Concede those three to Bettman because any issue affecting only 150 to 200 players out of 700 is not an issue the majority of players will worry about.

With those three victories the NHL gets to claim cost certainty.

What is left then?

The sharing of hockey related revenue right down the middle.

It was 57-43 percent, it will be 50-50. It’s a major concession by the players, but they have no choice. In the NFL, a much healthier league than the NHL, the players only get 48 percent. The NBA is ostensibly cut down the middle. One can really not assume for even a second that the NHL players should feel that they should get more than those leagues.

I see nothing special in an NHL player that puts him above the other leagues. In fact, one could easily argue that it is the NFL player who deserves a better split than 50-50. An NFL player suffers more injuries, more concussions though they are wildly under-reported, a shorter career, and very often his contract isn’t even guaranteed. Surely with all of that insecurity in front of an NFLer, he deserves more than 48 percent of the cut. An NHL player, of course, also accepts great risk of injury, a stick in the eye, concussion, a knee or hip replacement in his latter years, but that doesn’t put him ahead of an NFLer, but on par with him at best.
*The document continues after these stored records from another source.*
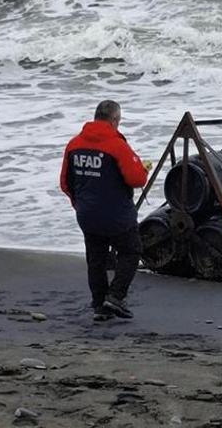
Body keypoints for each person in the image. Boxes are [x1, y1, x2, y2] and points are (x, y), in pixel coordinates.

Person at [60, 100, 151, 321]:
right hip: (116, 215)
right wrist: (143, 168)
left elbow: (65, 183)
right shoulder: (117, 145)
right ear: (114, 120)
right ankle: (115, 297)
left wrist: (79, 204)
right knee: (131, 251)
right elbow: (136, 178)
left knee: (96, 259)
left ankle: (100, 305)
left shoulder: (74, 145)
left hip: (88, 214)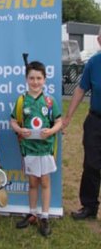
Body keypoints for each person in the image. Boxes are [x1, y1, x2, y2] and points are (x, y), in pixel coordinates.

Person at [11, 58, 65, 237]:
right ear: (26, 79)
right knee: (33, 182)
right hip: (29, 149)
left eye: (39, 78)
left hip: (46, 149)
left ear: (45, 79)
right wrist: (20, 129)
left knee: (45, 182)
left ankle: (45, 216)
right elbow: (13, 121)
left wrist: (51, 131)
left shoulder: (49, 101)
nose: (35, 82)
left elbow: (59, 121)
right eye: (32, 78)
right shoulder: (21, 101)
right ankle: (32, 213)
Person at [63, 32, 101, 221]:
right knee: (91, 164)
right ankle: (89, 206)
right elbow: (80, 90)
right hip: (96, 121)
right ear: (99, 40)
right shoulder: (93, 63)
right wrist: (68, 117)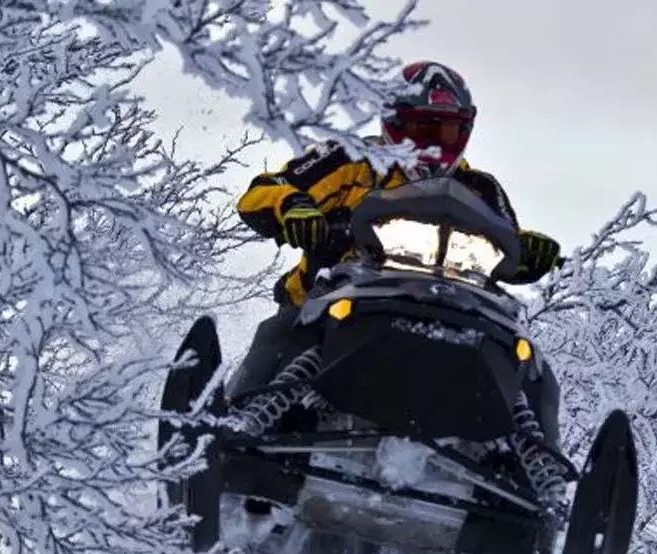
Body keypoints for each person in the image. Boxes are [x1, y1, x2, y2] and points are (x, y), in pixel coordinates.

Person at [227, 61, 563, 398]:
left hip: (454, 312)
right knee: (279, 333)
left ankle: (536, 448)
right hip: (333, 301)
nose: (431, 145)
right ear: (393, 122)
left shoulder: (480, 190)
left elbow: (505, 244)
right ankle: (232, 422)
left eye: (444, 132)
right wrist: (293, 207)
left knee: (529, 366)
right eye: (420, 129)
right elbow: (263, 191)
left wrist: (529, 251)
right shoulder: (350, 160)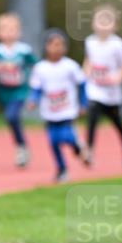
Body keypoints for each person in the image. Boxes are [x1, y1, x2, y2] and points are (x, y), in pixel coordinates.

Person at [27, 29, 89, 183]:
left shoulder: (70, 66)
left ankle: (76, 145)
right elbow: (36, 88)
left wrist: (83, 103)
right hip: (50, 112)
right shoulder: (41, 68)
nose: (57, 48)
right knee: (53, 141)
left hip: (67, 110)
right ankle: (61, 169)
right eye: (53, 45)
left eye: (60, 45)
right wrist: (33, 100)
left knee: (65, 135)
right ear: (46, 47)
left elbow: (82, 84)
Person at [0, 13, 37, 167]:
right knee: (11, 119)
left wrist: (34, 82)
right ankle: (21, 144)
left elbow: (36, 66)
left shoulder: (24, 50)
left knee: (11, 116)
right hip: (3, 91)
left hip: (20, 90)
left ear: (19, 32)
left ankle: (21, 147)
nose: (9, 32)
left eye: (12, 29)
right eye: (4, 29)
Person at [83, 4, 122, 168]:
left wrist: (118, 78)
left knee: (118, 124)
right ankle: (88, 152)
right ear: (93, 23)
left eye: (108, 21)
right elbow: (88, 60)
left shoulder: (118, 44)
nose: (103, 25)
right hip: (95, 90)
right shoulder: (90, 42)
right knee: (92, 120)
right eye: (100, 21)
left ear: (115, 25)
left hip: (112, 94)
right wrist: (85, 74)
So we are at 50-50 in that big pie that everyone has been gorging on.

It’s done. Proposal Three from the players last week agreed to a 50-50 split of revenue. They have already conceded the biggest issue.

All that remains is how many years will it take to get to 50-50, because the only point the players must win is the contracts that have already signed must be honored.
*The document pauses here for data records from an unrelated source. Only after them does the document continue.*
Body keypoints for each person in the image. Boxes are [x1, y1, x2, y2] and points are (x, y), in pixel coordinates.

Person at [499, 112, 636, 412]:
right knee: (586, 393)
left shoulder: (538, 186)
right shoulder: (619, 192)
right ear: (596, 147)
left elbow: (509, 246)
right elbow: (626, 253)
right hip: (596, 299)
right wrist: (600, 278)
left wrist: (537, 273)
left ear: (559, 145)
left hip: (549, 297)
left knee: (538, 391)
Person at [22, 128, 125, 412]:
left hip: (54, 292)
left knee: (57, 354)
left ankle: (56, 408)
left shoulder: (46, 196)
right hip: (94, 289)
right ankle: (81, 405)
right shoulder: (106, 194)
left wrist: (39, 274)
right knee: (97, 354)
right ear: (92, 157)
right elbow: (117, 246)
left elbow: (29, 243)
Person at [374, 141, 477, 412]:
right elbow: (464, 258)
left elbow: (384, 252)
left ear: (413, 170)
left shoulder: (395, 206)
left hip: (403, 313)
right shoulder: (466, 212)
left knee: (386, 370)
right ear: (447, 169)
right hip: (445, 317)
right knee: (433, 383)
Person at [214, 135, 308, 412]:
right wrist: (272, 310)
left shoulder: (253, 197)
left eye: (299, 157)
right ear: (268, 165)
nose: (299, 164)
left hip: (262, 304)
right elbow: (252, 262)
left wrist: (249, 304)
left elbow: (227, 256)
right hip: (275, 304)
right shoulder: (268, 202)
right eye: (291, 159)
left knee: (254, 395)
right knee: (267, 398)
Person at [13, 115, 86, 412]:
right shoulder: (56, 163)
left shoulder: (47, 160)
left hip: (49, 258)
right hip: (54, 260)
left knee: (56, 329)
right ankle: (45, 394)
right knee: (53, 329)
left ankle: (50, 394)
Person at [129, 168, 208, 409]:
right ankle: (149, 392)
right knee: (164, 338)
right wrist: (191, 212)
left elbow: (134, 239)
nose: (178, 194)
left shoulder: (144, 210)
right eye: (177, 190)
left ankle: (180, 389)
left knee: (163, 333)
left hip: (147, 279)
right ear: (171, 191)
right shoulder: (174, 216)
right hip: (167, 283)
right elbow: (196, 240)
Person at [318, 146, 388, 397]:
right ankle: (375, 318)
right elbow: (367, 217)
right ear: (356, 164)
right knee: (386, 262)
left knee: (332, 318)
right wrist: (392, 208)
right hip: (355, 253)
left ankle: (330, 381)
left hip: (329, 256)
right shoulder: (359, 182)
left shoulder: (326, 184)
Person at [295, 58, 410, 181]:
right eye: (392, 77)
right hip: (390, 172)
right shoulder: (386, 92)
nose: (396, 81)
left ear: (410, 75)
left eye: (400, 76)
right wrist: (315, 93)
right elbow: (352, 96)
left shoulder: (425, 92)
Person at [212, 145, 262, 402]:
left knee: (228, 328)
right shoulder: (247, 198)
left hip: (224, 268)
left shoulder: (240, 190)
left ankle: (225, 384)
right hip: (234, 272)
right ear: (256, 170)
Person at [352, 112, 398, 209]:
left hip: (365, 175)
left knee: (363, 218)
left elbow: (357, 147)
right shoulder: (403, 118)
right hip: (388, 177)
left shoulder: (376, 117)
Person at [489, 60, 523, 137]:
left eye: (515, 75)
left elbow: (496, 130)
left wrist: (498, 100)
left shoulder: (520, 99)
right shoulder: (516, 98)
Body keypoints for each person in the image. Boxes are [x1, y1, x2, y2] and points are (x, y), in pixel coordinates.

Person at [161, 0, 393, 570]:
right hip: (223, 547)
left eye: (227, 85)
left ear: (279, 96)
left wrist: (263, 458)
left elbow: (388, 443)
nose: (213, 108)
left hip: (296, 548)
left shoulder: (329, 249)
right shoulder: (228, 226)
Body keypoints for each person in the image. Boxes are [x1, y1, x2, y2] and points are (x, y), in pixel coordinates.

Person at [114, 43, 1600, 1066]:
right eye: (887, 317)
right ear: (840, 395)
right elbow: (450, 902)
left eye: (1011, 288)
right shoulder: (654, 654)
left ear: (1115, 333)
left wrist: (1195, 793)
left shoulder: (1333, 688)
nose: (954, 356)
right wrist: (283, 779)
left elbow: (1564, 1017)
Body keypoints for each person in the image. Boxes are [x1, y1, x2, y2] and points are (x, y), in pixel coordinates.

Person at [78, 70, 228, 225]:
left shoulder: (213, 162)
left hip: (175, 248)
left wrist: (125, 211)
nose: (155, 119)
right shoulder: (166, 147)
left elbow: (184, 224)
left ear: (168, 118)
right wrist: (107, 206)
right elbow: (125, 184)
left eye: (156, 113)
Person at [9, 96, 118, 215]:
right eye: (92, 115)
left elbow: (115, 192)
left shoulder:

Really is that too much to ask that a professional sports league honor the contracts they themselves just signed? In fact, if they weren’t all running around signing ridiculous 11 year contracts and spending like lotto winners this wouldn’t be so tricky to get to 50-50 in the first place. The owners complain about the players, but when the 30 are sitting around the mahogany table, they should be looking at themselves. They have seen the enemy and it is them.

So we are at the crux of the only real issue that remains.

The players need their contracts honored. The owners are prepared to do that but with a ‘make good’ scheme that would spin the head of Neil deGrasse Tyson.

As time passes and negotiators get more nervous and less glib, look for the owners to concede that all contracts will be honored and paid in full without a rollback. The 50-50 split will have to wait until some contracts fall off the books. This will be hard for the owners to swallow. They want 50-50 now, but maybe they should have thought of that in June of this year when they were spending like the Mayans were right.

If you are an owner, you can live with a 50-50 down the road when it is they who caused the immediate difficulty in the first place? If they can’t live with the mistakes they themselves created, well, man, they do have hubris, don’t they?

The final tally then looks like this: Owners get entry level at 5 years, UFA at 8 years, 5 years maximum contract, and 50-50 revenue split. They win. It’s a crushing victory really, but the players understand they have a limited amount of time to earn. After the 2004-2005 lock out, 240 former NHLers never played another full season in the NHL. It’s a short life and you can’t afford to lose a year of it.

The only victory for the players is the league honors the contracts already signed and I trust this is not a world where you look a man in the eye and say ‘it’s a deal’ and then look him in the eye six months later and say ‘I lied to you.” I hope the men who run the NHL don’t live in that classless world.

So there you have it broken down point by point – just like negotiators do, and you realize that it isn’t so difficult in the end and they are very close already.

I realize I stand practically alone in my optimism especially tonight when the league just announced they are at a stalemate, but I remain steadfast and confident that this gets done.

I will see you at puck drop. In the current schedule, the first game for the Montreal Canadiens is in Vancouver on November 3rd.